To make sure that the mannequin is sufficiently challenged, the info is preprocessed by independently producing 8 responses per query utilizing LN-Tremendous, calculating the move fee, after which deliberately discarding prompts with a move fee of 0.75 or greater.
Curriculum coaching can also be discovered to be useful, because it permits the mannequin to step by step be taught from a development of duties with growing problem.
After coaching for scientific reasoning, a brief RL run optimizes instruction following capabilities for the LN-Tremendous and LN-Extremely. RL is run with the RLOO algorithm, utilizing the instruction following verifier as a reward. Such coaching boosts efficiency on typical instruction following benchmarks in addition to reasoning benchmarks.
RLHF is used to enhance the mannequin on normal helpfulness and chat capabilities whereas rigorously sustaining its proficiency in different areas.

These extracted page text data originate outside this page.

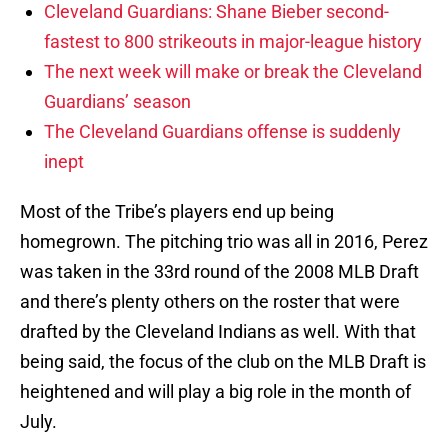
Cleveland Guardians: Shane Bieber second-
fastest to 800 strikeouts in major-league history
The next week will make or break the Cleveland
Guardians’ season
The Cleveland Guardians offense is suddenly
inept
Most of the Tribe’s players end up being
homegrown. The pitching trio was all in 2016, Perez
was taken in the 33rd round of the 2008 MLB Draft
and there’s plenty others on the roster that were
drafted by the Cleveland Indians as well. With that
being said, the focus of the club on the MLB Draft is
heightened and will play a big role in the month of
July.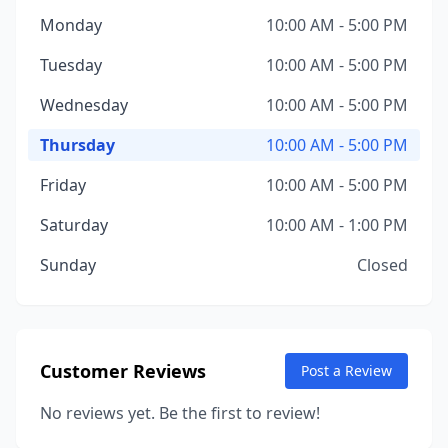
Monday
10:00 AM - 5:00 PM
Tuesday
10:00 AM - 5:00 PM
Wednesday
10:00 AM - 5:00 PM
Thursday
10:00 AM - 5:00 PM
Friday
10:00 AM - 5:00 PM
Saturday
10:00 AM - 1:00 PM
Sunday
Closed
Customer Reviews
Post a Review
No reviews yet. Be the first to review!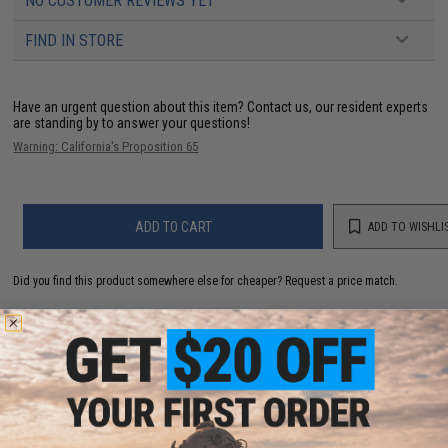
NO CUSTOMER REVIEWS YET
FIND IN STORE
Have an urgent question about this item?
Contact us, our resident experts
are standing by to answer your questions!
Warning: California's Proposition 65
ADD TO CART
ADD TO WISHLI
Did you find this product somewhere else for cheaper?
Request a price match.
YOU MAY ALSO NEED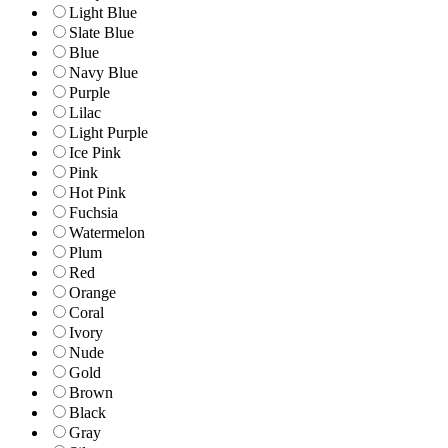
Light Blue
Slate Blue
Blue
Navy Blue
Purple
Lilac
Light Purple
Ice Pink
Pink
Hot Pink
Fuchsia
Watermelon
Plum
Red
Orange
Coral
Ivory
Nude
Gold
Brown
Black
Gray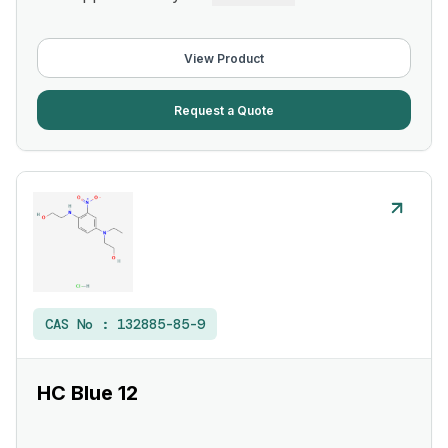
View Product
Request a Quote
CAS No :
132885-85-9
HC Blue 12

For LN-Tremendous, iterative on-line RPO is used to maximise the reward predicted by Llama-3.1-Nemotron-70B-Reward over prompts from HelpSteer2.
The identical course of is adopted for LN-Extremely, besides that GRPO is employed.
For LN-Nano, two rounds of offline RPO with on-policy information are carried out. A combination of reasoning and non-reasoning information with applicable system prompts is used within the first spherical of RPO to enhance reasoning management, adopted by a second spherical with on-policy generations focusing on instruction following enhancements.